Limitations and Implications
The study is positioned as qualitative and formative, with a small expert sample and an early prototype lacking robust CAD functionalities. Creative breakthroughs—changes to design direction—arose primarily from the participants’ own reflective inspection of AI-generated outputs, rather than autonomous AI prompting. Future research prospects include scaling interface complexity, enhancing proactive AI design suggestions, and systematically investigating how varying levels of AI autonomy affect co-creation dynamics and creative outcomes.

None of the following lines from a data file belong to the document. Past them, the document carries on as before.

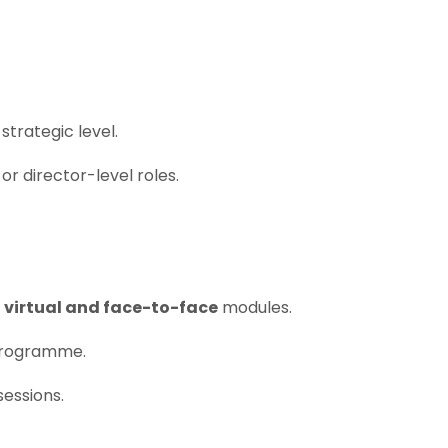
trategic level.
or director-level roles.
f
virtual and face-to-face
modules.
programme.
sessions.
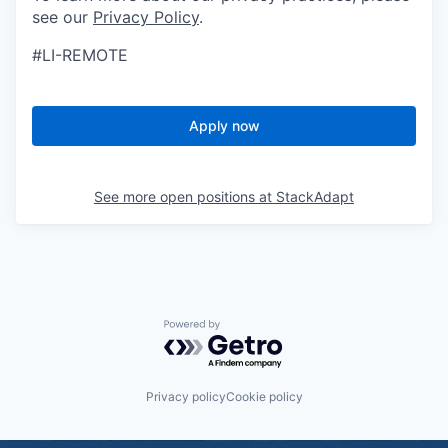
see our
Privacy Policy
.
#LI-REMOTE
Apply now
See more open positions at
StackAdapt
Powered by Getro.com
Privacy policy
Cookie policy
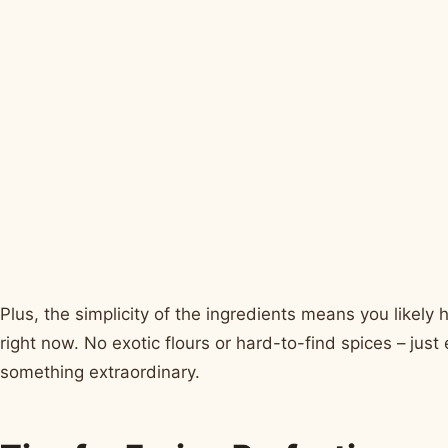
Plus, the simplicity of the ingredients means you likely
right now. No exotic flours or hard-to-find spices – jus
something extraordinary.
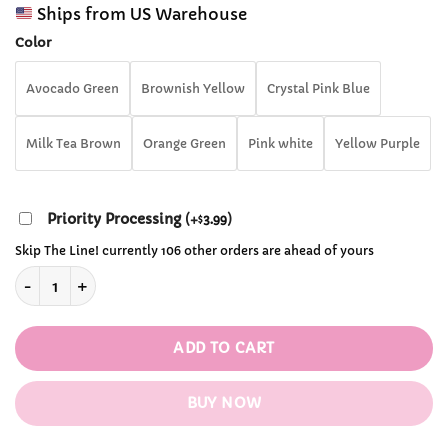
range:
customer
Ships from US Warehouse
$14.99
ratings
through
Color
$36.99
Avocado Green
Brownish Yellow
Crystal Pink Blue
Milk Tea Brown
Orange Green
Pink white
Yellow Purple
Priority Processing
(
+
3.99
)
$
Skip The Line! currently 106 other orders are ahead of yours
Kawaii Cat Paw Switch Thumb Cap (4 PCS) Joystick Nintendo
ADD TO CART
BUY NOW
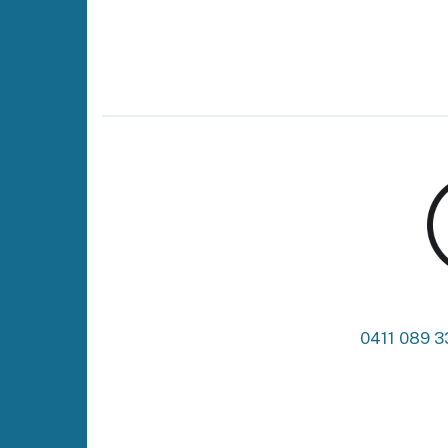
0411 089 3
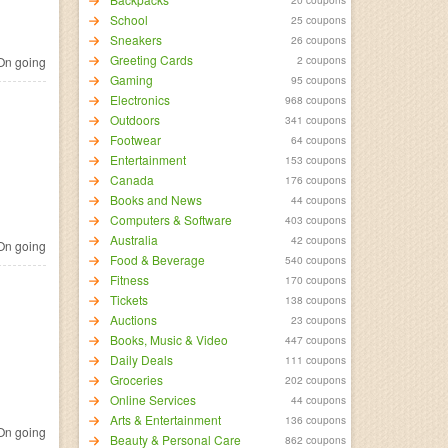
School
25 coupons
Sneakers
26 coupons
Greeting Cards
2 coupons
n going
Gaming
95 coupons
Electronics
968 coupons
Outdoors
341 coupons
Footwear
64 coupons
Entertainment
153 coupons
Canada
176 coupons
Books and News
44 coupons
Computers & Software
403 coupons
Australia
42 coupons
n going
Food & Beverage
540 coupons
Fitness
170 coupons
Tickets
138 coupons
Auctions
23 coupons
Books, Music & Video
447 coupons
Daily Deals
111 coupons
Groceries
202 coupons
Online Services
44 coupons
Arts & Entertainment
136 coupons
n going
Beauty & Personal Care
862 coupons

The authors propose that integrating rigorous model grounding, dynamic state tracking, and comprehensive multimodality will be essential for the next generation of AI-augmented design tools. Practically, this research advances the development of specialized, trustworthy, and agency-aware AI systems for accomplished and novice structural designers alike. Theoretically, it underscores that creativity in high-consequence engineering domains is indelibly shaped and potentiated by the friction of constraint and the continuous negotiation between human intent, artifact evolution, and disciplinary logic.
Conclusion
This work demonstrates that generative AI for structural design should be reframed as an interactive partner in disciplined exploration, not as an autonomous provider of final answers. The preservation of productive friction is central: constraint negotiation catalyzes creative advances, while repetitive modelling should be efficiently offloaded to AI assistance. The study’s pilot interface and user observations corroborate the foundational value of domain-specific model grounding, shared modifiable data representations, stateful interaction histories, and multimodality in enabling human–AI co-creation. Future AI systems adopting these design dimensions will more effectively support engineering creativity, agency, and rigor within complex and evolving constraint environments.